Texte proposé:
#####

10C’est la noblesse du sang qui délimite le milieu fermé des mille aristocrates les plus haut placés. Le mariage de Silverbridge avec une Américaine serait ainsi « Quite a case of new blood, you know » (DC 241). Palliser se sent tenu de s’opposer à tout mélange de ce genre : « It was not by his own doing that he belonged to an aristocracy which, if all exclusiveness were banished from it, must cease to exist » (DC 404). Mais, on l’a vu, ce désir d’exclusivité contredit ses idées politiques : « Such drawing-nearer of the classes was the object to which all this man’s political action tended. And yet it was a dreadful thing to him that his own daughter should desire to marry a man so much beneath her own rank and fortune as Frank Tregear » (DC 175). À l’inverse, le fils de Palliser fait assez logiquement le choix du camp conservateur pour des motifs purement égoïstes : « a man’s political opinions should be held in regard to his own individual interests... His own and his class. The people will look after themselves, and we must look after ourselves. We are so few and they are so many, that we shall have quite enough to do » (DC 57). Tout aussi logiquement, Silverbridge s’oppose à l’union de sa sœur avec celui qui est pourtant son meilleur ami : « Money and rank and those sort of things are not particularly charming to me. But still things should go together » (DC 108), déclare-t-il à Tregear.

11Le jeune lord formule de façon assez gauche l’idée d’adéquation, d’association des égaux, notion à laquelle son père est capable de donner une forme beaucoup plus élaborée, en usant d’un lexique plus recherché : « There is a propriety in things ; — and only by an adherence to that propriety on the part of individuals can the general welfare be maintained » (DC 175). Palliser érige le respect des convenances en règle suprême, et la manière dont il le fait montre bien que l’aristocratie conçoit son existence comme liée à un état immanent de l’univers, à un mythique « ordre naturel » des choses. Mariée hors de sa classe sociale, Emily Wharton est déchue, chassée du cercle pour lequel elle était prédestinée : « she had fallen among people for whose society she had not been intended » (PM II, 52). Chacun est censé occuper la place qui lui revient « naturellement » : Madame Max Goesler, remariée à Phineas Finn, sent ainsi que « her natural place was not among dukes and their children » (DC 11), mais le narrateur nous apprend par ailleurs que Frank Tregear est « qualified by birth and position to live with all that was most noble and most elegant ; and he could have lived in that sphere naturally and gracefully » (DC 19). Mais au siècle du darwinisme, la notion d’exclusion s’avère singulièrement caduque : l’expression « the fitness of things » (DC 418), au nom de laquelle une mésalliance est jugée impossible, renvoie à celle de « survival of the fittest ». Au registre naturel s’apparentent aussi certaines expressions qui peuvent étonner le lecteur moderne, comme lorsque Palliser déclare à propos de sa fille, « I would wish her to mate with one of her own class » (DC 88).

#####

Données fournies:
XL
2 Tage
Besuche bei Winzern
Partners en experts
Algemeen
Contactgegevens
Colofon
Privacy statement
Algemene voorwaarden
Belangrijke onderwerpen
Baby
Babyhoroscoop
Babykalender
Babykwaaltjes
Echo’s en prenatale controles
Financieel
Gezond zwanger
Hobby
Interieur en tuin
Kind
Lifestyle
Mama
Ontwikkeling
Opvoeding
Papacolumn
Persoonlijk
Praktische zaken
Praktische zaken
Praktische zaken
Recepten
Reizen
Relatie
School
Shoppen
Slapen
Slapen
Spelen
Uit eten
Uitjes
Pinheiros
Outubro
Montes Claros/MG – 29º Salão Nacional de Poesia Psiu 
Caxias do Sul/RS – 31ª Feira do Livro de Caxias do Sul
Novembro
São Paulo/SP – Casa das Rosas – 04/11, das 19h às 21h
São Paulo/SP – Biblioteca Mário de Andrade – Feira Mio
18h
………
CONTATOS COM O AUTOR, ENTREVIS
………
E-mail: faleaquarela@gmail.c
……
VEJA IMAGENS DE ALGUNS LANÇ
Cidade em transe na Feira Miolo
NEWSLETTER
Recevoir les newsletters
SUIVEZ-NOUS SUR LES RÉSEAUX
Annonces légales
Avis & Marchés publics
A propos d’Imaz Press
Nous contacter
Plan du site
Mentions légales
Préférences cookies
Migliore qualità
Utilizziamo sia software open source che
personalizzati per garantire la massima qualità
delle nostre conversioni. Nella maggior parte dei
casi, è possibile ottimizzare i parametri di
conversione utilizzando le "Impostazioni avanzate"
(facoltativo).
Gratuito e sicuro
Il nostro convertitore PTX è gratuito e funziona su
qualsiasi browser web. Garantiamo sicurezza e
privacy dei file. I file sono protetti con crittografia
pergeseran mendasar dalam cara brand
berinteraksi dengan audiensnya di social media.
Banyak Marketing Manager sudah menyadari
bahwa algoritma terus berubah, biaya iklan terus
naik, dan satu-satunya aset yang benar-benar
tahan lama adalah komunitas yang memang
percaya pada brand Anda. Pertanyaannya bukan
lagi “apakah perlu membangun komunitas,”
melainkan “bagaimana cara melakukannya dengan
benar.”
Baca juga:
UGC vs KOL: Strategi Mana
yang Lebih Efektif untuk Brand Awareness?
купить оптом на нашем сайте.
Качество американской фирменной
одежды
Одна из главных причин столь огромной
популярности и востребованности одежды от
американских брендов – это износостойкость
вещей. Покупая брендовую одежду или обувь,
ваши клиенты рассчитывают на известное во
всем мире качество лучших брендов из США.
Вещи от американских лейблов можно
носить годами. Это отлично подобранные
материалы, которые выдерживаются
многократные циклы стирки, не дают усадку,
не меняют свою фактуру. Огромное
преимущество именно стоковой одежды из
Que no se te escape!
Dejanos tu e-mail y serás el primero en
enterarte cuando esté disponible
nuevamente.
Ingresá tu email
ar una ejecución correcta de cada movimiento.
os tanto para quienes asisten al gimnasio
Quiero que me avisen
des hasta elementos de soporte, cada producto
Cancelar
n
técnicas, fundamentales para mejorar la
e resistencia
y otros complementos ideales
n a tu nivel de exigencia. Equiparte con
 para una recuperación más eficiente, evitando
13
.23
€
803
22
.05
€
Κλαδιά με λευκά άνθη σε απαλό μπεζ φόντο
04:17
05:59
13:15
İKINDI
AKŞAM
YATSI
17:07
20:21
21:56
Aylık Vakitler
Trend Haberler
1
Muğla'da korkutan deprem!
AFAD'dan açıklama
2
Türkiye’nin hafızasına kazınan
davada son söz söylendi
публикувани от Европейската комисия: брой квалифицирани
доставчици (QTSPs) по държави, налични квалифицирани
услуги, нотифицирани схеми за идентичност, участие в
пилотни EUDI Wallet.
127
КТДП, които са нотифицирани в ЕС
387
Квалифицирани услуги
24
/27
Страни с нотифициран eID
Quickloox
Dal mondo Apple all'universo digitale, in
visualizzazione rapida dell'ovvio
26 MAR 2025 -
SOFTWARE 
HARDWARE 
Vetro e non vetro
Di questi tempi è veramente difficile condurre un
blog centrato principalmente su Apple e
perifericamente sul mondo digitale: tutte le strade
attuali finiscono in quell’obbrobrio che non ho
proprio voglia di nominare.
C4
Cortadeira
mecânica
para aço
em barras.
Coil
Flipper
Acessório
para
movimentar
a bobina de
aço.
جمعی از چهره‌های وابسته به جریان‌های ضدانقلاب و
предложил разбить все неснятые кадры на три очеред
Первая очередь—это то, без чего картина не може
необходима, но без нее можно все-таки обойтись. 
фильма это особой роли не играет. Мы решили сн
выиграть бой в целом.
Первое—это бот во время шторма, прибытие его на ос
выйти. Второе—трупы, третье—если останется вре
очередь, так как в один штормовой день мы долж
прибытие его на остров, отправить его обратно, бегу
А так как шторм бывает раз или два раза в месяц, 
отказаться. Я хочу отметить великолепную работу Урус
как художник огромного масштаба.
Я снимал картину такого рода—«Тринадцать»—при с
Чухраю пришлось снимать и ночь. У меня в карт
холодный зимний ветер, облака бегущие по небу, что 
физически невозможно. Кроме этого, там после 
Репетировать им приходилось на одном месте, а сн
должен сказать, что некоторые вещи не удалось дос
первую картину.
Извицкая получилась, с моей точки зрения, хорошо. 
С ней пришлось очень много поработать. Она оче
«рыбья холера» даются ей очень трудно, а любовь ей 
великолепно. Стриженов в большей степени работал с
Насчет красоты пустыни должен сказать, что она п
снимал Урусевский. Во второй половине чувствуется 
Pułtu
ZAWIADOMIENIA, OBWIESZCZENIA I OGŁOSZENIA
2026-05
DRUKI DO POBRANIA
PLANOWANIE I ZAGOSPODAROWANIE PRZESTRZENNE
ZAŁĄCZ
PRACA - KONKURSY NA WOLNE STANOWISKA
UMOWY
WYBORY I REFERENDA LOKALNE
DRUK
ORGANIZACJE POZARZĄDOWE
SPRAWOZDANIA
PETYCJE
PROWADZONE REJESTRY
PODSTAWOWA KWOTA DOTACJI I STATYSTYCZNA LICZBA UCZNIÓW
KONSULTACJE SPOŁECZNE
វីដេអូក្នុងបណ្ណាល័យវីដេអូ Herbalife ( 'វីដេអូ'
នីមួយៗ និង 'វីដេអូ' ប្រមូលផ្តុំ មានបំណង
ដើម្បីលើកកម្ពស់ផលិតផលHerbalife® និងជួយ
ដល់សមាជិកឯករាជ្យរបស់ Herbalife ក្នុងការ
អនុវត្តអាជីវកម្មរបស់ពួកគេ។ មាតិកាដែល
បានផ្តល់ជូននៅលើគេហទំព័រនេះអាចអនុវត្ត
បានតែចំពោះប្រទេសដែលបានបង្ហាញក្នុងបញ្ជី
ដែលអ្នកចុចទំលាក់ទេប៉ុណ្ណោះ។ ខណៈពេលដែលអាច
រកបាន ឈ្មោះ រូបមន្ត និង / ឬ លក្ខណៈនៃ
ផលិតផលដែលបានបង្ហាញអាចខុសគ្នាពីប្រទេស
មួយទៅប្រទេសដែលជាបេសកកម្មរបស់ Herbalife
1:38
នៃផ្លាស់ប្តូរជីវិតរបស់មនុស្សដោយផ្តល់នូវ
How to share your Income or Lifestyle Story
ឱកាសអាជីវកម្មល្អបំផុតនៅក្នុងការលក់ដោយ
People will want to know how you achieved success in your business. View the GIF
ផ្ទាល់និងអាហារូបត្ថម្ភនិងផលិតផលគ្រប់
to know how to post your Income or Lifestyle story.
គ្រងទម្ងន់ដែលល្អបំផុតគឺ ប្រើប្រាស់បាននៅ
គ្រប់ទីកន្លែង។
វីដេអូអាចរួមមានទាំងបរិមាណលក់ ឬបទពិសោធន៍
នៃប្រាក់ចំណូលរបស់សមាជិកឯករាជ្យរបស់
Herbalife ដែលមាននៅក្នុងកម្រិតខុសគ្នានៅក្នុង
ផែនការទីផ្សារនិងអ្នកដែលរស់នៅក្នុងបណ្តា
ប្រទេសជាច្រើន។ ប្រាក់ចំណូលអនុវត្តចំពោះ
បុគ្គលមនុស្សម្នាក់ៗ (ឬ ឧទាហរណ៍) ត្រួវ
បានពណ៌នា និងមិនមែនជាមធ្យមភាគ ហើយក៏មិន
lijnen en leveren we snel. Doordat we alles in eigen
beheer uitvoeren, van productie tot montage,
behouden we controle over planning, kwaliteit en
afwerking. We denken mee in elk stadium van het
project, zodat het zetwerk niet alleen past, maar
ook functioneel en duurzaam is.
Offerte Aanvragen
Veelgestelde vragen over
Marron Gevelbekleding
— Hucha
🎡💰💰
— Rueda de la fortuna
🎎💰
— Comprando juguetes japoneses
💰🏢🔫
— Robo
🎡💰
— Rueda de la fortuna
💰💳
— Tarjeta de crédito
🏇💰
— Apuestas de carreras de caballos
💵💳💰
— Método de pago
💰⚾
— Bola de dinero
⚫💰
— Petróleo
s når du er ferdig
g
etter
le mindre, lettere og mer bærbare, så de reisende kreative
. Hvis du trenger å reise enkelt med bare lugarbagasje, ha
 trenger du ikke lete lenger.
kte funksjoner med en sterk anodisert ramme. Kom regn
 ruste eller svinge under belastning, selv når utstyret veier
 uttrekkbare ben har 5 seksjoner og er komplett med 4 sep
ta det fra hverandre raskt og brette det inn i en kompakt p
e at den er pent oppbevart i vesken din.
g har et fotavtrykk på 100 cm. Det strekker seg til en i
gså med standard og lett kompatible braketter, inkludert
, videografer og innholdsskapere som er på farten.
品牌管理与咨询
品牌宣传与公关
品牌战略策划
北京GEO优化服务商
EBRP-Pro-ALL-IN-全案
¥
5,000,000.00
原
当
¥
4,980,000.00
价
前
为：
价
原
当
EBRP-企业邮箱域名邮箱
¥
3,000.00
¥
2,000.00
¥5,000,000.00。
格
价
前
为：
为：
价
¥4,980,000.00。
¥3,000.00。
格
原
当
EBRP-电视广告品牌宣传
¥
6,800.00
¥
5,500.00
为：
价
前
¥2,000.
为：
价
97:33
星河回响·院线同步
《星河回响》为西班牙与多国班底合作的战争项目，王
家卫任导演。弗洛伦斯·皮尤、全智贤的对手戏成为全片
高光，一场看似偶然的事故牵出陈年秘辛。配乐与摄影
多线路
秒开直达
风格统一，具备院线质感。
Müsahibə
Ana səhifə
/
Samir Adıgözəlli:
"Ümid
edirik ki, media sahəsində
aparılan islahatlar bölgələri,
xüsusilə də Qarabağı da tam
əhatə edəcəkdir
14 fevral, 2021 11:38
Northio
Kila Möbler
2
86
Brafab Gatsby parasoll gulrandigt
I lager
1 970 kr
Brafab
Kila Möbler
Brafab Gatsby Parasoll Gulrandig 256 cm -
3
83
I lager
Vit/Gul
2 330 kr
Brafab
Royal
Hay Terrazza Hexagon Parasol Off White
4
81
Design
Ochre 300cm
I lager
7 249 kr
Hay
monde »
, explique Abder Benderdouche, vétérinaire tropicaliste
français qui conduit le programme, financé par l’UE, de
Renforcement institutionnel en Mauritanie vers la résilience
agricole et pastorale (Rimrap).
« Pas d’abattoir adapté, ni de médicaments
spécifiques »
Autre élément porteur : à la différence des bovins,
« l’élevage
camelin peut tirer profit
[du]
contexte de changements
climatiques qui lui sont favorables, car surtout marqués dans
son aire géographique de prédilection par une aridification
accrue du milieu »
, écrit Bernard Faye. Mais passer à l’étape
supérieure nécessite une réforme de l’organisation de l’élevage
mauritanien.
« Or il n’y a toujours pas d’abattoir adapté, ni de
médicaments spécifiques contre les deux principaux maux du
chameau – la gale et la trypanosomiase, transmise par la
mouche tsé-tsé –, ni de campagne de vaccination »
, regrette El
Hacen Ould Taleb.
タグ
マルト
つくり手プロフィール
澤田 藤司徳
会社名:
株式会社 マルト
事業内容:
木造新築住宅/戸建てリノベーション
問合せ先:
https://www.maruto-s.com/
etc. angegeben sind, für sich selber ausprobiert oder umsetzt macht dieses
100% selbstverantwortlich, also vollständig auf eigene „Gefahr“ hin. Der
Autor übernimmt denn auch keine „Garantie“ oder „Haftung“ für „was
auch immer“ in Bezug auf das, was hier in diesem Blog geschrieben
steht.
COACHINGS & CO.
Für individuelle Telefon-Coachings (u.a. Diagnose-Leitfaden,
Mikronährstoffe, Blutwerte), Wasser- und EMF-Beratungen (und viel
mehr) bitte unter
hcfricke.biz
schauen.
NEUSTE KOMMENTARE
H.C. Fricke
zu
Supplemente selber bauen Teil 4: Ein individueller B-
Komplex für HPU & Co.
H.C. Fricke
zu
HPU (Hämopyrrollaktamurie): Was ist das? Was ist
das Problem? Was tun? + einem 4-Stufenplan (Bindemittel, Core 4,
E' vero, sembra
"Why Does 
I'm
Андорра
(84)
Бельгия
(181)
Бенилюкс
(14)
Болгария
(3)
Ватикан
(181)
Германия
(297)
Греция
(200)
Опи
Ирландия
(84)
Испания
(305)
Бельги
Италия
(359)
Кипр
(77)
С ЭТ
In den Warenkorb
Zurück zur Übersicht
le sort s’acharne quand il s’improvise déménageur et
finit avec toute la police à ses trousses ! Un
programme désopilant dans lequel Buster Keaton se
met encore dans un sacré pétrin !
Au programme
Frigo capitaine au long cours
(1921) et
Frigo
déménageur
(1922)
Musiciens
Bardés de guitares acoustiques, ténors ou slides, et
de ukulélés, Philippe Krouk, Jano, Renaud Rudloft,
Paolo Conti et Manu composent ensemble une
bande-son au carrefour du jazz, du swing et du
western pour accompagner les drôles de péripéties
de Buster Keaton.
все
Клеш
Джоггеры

#####

Questions:
1. Dans le texte sur l'aristocratie, résumez sous forme de liste le paragraphe commençant par « C’est la noblesse du sang », en gardant ses faits principaux.
2. Poursuivez le texte sur l'aristocratie à partir de sa dernière phrase.

Réponses attendues:
1.
- La noblesse du sang délimite le milieu fermé des mille aristocrates les plus haut placés. Un mariage de Silverbridge avec une Américaine apporterait ainsi du « sang nouveau ».
- Palliser se sent tenu de refuser ce genre de mélange, car une aristocratie privée de toute exclusivité cesserait d'exister.
- Ce désir d'exclusivité contredit ses idées politiques, qui tendent au rapprochement des classes. Il trouve pourtant terrible que sa fille veuille épouser Frank Tregear, bien inférieur à elle en rang et en fortune.
- Son fils choisit au contraire, assez logiquement, le camp conservateur, pour des motifs purement égoïstes : défendre ses intérêts et ceux de sa classe.
- Tout aussi logiquement, Silverbridge s'oppose à l'union de sa sœur avec Tregear, son meilleur ami, car selon lui l'argent et le rang doivent aller ensemble.

2.
12Dans The Prime Minister, l’exclusion prend un caractère ouvertement racial, Lopez s’attirant la haine de certains personnages qui le soupçonnent d’être juif. Trollope n’hésite pas à transposer certains éléments empruntés à Othello : le beau-père de Lopez est plein de haine pour « this swarthy son of Judah » (PM I, 31). Mr Wharton devient ainsi un nouveau Brabantio, et sa fille une autre Desdémone :

She had been brought up to prefer English men, and English thinking, and English ways, — and English ways, too, somewhat of a past time. He thought as did Brabantio, that it could not be that without magic his daughter who had shunned —

« The wealthy curled darlings of our nation,
Would ever have, to incur a general mock,
Run from her guardage to the sooty bosom
Of such a thing as »

this distateful Portuguese. (PM I, 117)

13Refus de s’engager ou habileté suprême, le narrateur laisse au lecteur le soin d’apprécier ce mélange d’antisémitisme éhonté et de racisme lié à la couleur de la peau.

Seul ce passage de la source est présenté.